Starting from the line containing "1M OHM .25W 5% RESISTOR |", write out the rest of the entries exactly, through the final line, including nothing else.
---
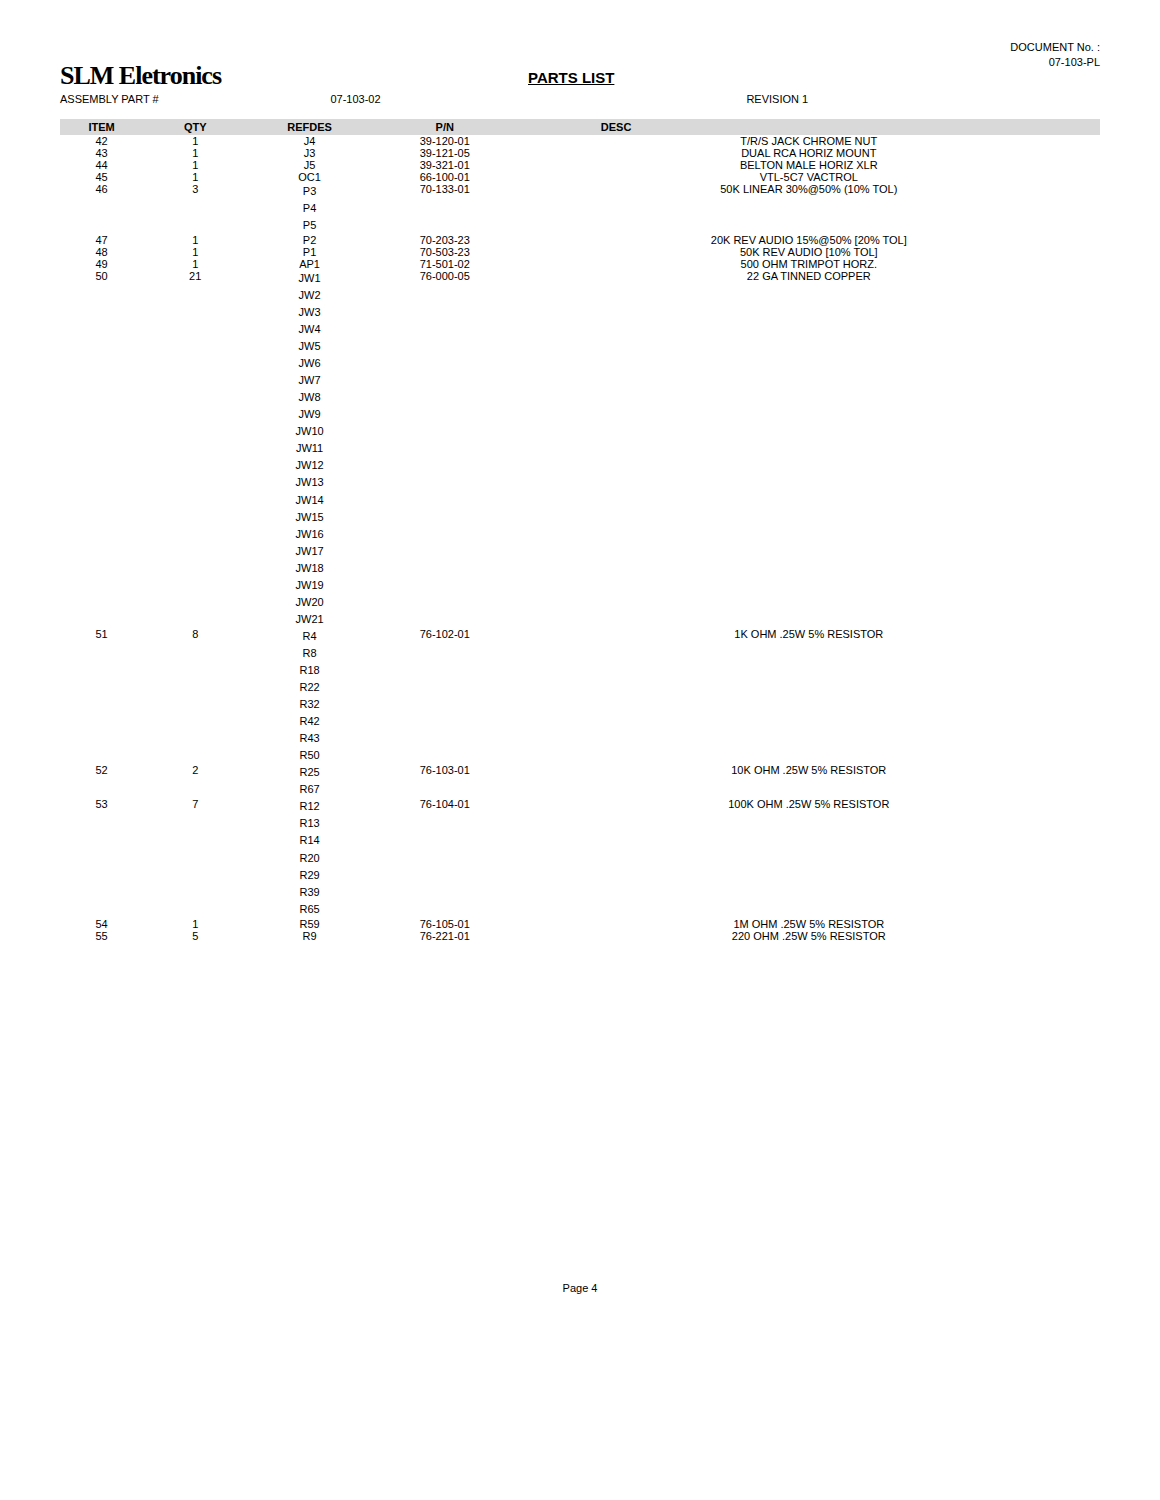DOCUMENT No. :
07-103-PL
SLM Eletronics PARTS LIST
ASSEMBLY PART # 07-103-02 REVISION 1
| ITEM | QTY | REFDES | P/N | DESC |
| --- | --- | --- | --- | --- |
| 42 | 1 | J4 | 39-120-01 | T/R/S JACK CHROME NUT |
| 43 | 1 | J3 | 39-121-05 | DUAL RCA HORIZ MOUNT |
| 44 | 1 | J5 | 39-321-01 | BELTON MALE HORIZ XLR |
| 45 | 1 | OC1 | 66-100-01 | VTL-5C7 VACTROL |
| 46 | 3 | P3 P4 P5 | 70-133-01 | 50K LINEAR 30%@50% (10% TOL) |
| 47 | 1 | P2 | 70-203-23 | 20K REV AUDIO 15%@50% [20% TOL] |
| 48 | 1 | P1 | 70-503-23 | 50K REV AUDIO [10% TOL] |
| 49 | 1 | AP1 | 71-501-02 | 500 OHM TRIMPOT HORZ. |
| 50 | 21 | JW1 JW2 JW3 JW4 JW5 JW6 JW7 JW8 JW9 JW10 JW11 JW12 JW13 JW14 JW15 JW16 JW17 JW18 JW19 JW20 JW21 | 76-000-05 | 22 GA TINNED COPPER |
| 51 | 8 | R4 R8 R18 R22 R32 R42 R43 R50 | 76-102-01 | 1K OHM .25W 5% RESISTOR |
| 52 | 2 | R25 R67 | 76-103-01 | 10K OHM .25W 5% RESISTOR |
| 53 | 7 | R12 R13 R14 R20 R29 R39 R65 | 76-104-01 | 100K OHM .25W 5% RESISTOR |
| 54 | 1 | R59 | 76-105-01 | 1M OHM .25W 5% RESISTOR |
| 55 | 5 | R9 | 76-221-01 | 220 OHM .25W 5% RESISTOR |
Page 4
---
* Solution to this problem *
| 54 | 1 | R59 | 76-105-01 | 1M OHM .25W 5% RESISTOR |
| 55 | 5 | R9 | 76-221-01 | 220 OHM .25W 5% RESISTOR |
Page 4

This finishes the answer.